“C’è chi la solitudine della montagna la cerca, c’è chi la sopporta, c’è chi la annega nel vino e chi la subisce fino ad esserne schiacciato. La solitudine è fatta per chi sa di non essere mai solo per davvero”
Dal giorno 26 aprile è in edicola, per l’iniziativa letteraria della GEDI ‘Storie di montagna’ , “Il pastore di stambecchi” di Louis Oreiller con Irene Borgna (170 pag., Euro 9,90), lo straordinario e avventuroso racconto di un uomo di montagna.
In questi ultimi decenni la montagna è diventata una delle mete turistiche preferite dagli italiani; in montagna si va per sciare, arrampicare o semplicemente per camminare. Si alloggia in splendidi alberghi e si mangiano cibi genuini e a volte sofisticati. Un luogo da favola dove trascorrere le vacanze a stretto contatto con la natura.

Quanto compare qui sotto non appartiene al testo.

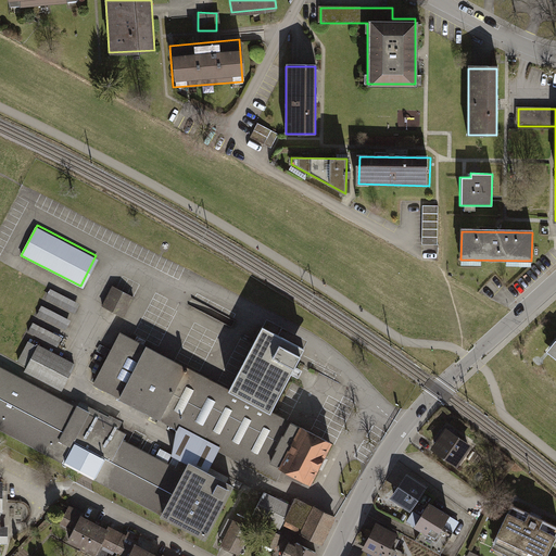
[(112,286),(102,304),(123,316),(134,297),(112,286)]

Niente a che vedere con la montagna raccontata da Louis Oreiller, quella del passato; un luogo ostile, durissimo, spesso al limite della sopravvivenza dove la fatica, la sofferenza e la solitudine sono la normalità.
Oreiller valdostano originario di Rhemes-Notre Dame, classe 1934, nel “Il pastore di stambecchi” ci racconta in prima persona la sua esperienza di montanaro a contatto con una natura tanto bella quanto spietata che spinge spesso, i meno forti, ad abbandonarla per sopravvivere
Oreiller nella sua lunga vita ha affrontato ogni genere di esperienza e di lavoro senza per questo odiare mai l’ambiente in cui è vissuto: pastore, boscaiolo, manovale, cacciatore di frodo, contrabbandiere e poi, nella maturità, guardiaparco e guardacaccia.

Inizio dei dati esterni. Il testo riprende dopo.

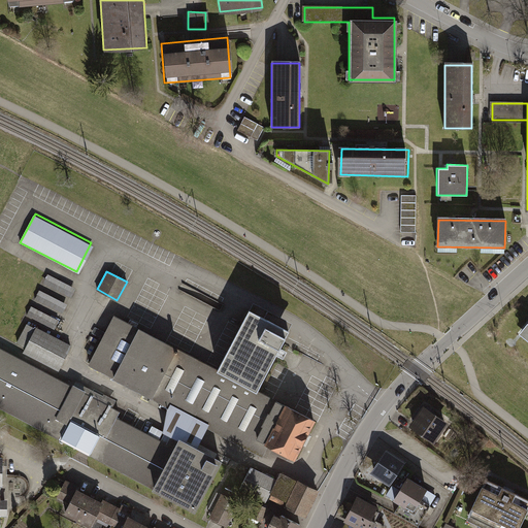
[(72,296),(77,286),(47,274),(43,286),(72,296)]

Una intera esistenza condotta a stretto contatto con la montagna, il suo difficile ambiente, i suoi animali; una durissima scuola di vita che lo ha portato ad apprezzare le dure condizioni di vita ma anche le gioie che la montagna sa regalare a chi è capace di accettare le sue implacabili condizioni.
Nella sua vita Oreiller ha avuto spesso quali compagni il gelo, la sofferenza fisica, la solitudine e la fame; eppure non ha mai abbandonato, se non per brevissimi periodi, le montagne di Rhemes che ha attraversato a piedi in lungo e in largo arrivando a conoscere ogni luogo e ogni segreto.
Nella solitudine dell’alta montagna ha avuto quali compagni cani, manze, caprioli o altri animali che dopo aver smesso i panni di cacciatore di frodo ha incominciato a rispettare profondamente.
Quale guardiaparco e guardiacaccia ha trascorso infine molti anni a proteggere la fauna selvatica che proprio grazie all’opera infaticabile di uomini come Oreiller è tornata oggi a frequentare le Alpi.
“Il pastore di stambecchi” è lo straordinario, sincero e avvincente racconto di una vita trascorsa nella montagna non del turismo, ma in quella delle slavine, dei venti selvaggi, delle temperature polari dove la libertà è assoluta.
Qualcuno ha scritto che “nel paese nel quale viviamo la vita non è abbastanza dura o abbastanza pericolosa da richiedere grandezza d’animo agli individui”: una affermazione che in nessun modo può essere riferita al montanaro Louis Oreiller.